Warning cash for speed cameras to stop NDR rat-runners could disappear
PUBLISHED: 06:00 13 February 2020 | UPDATED: 08:32 14 February 2020
Fears have been raised that speed cameras need to be placed on a road used by NDR rat-runners soon - or the cash to pay for the project will disappear.
That is the warning from Costessey Town Council member Gary Blundell, who said the two cameras were the preferred option for West End, Costessey, a popular shortcut for motorists driving from the new road to the A47.
Mr Blundell added that the town council, Norfolk County Council and residents wanted the average speed cameras but was disheartened that Norfolk Police were opposed to the idea.
You may also want to watch:
He said: "A lot of places are using average speed cameras because they are a good deterrent."
He said the money needed for the technology was available - around £300,000 from central government and just over £60,000 section 106 money from Next Home store on Costessey's Longwater Retail Park.
The store opened in 2010 and Mr Blundell said there was a risk the cash could be returned to Next if not used.

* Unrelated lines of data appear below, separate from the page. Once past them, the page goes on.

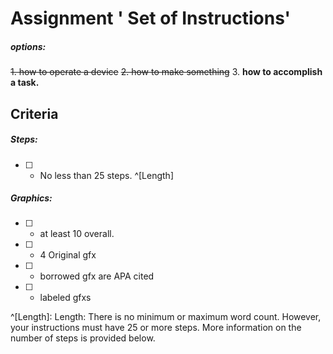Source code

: # Assignment  ' Set of Instructions' 
##### options:
~~1.	how to operate a device~~ 
~~2.	how to make something~~
3.	**how to accomplish a task.**

## Criteria

#####  Steps:
- [ ] - No less than 25 steps. ^[Length]

##### Graphics:
- [ ] 	-	at least 10 overall.
- [ ] 	-	4 Original gfx
- [ ] 	- borrowed gfx are APA cited
- [ ] 	- labeled gfxs

^[Length]:
Length: There is no minimum or maximum word count. However, your instructions
must have 25 or more steps. More information on the number of steps is provided
below.
<!--stackedit_data:
eyJoaXN0b3J5IjpbNjg3MzE4MTM3XX0=
-->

He added: "A decision needs to be made soon. We came up with an idea to stop speeding at no cost to the police. Speeding has always been an issue on West End but since the NDR was built it has got worse. Most residents feel it is dangerous. Just because accidents have not happened that doesn't mean they wont."
Average speed cameras on West End were part of an NDR development consent order, meaning traffic calming had to be put in to prevent rat-running.
A county council spokesman said: "The 20mph limit on West End Street, plus speed cushions, already encourages traffic calming on the road. We are still looking at a proposal for an average speed camera provision along the same road, and are working with partners about moving this forward."
A Norfolk Police spokesman said: "Many factors are taken into account when considering installing average speed cameras. National Police Chiefs' Council speed enforcement guidelines include thresholds for enforcement across all speed limits and are intended to underpin a consistent policing approach. Norfolk Constabulary will take a responsible approach to enforce speed limits based on our assessment of risk to individuals, property and the seriousness of any breach."